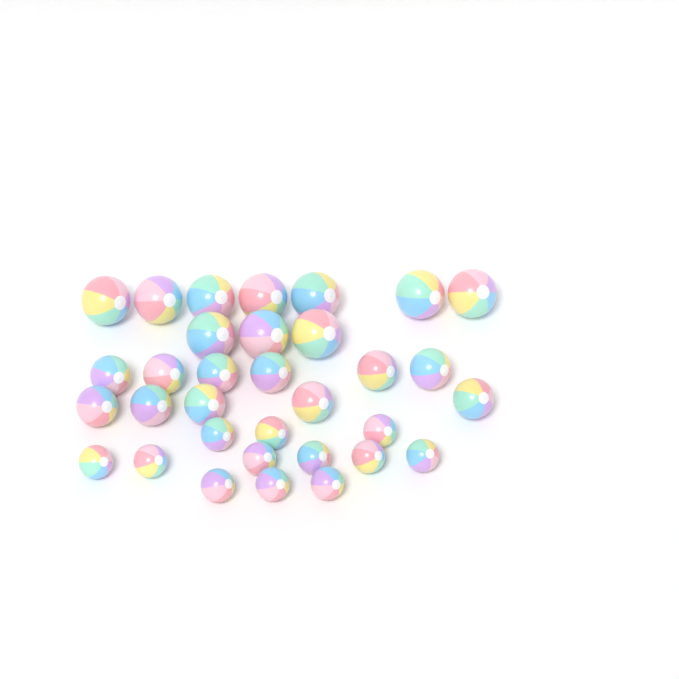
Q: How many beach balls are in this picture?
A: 33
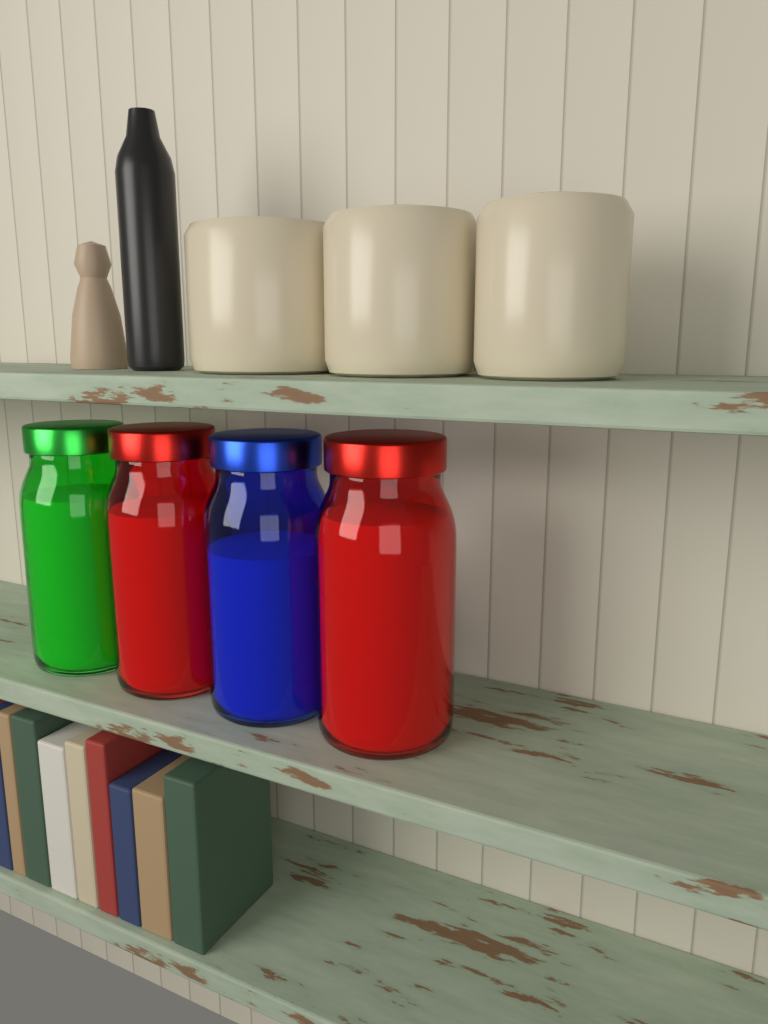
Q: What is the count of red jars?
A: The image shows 2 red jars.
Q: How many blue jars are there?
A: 1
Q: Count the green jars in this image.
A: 1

Requirement: Render all the rows above as a JSON list of strings, one string per line, with blank lines omitted and the pictures left out.

Response to this exercise:
[
  "Q: How many beach balls are in this picture?",
  "A: 33",
  "Q: What is the count of red jars?",
  "A: The image shows 2 red jars.",
  "Q: How many blue jars are there?",
  "A: 1",
  "Q: Count the green jars in this image.",
  "A: 1"
]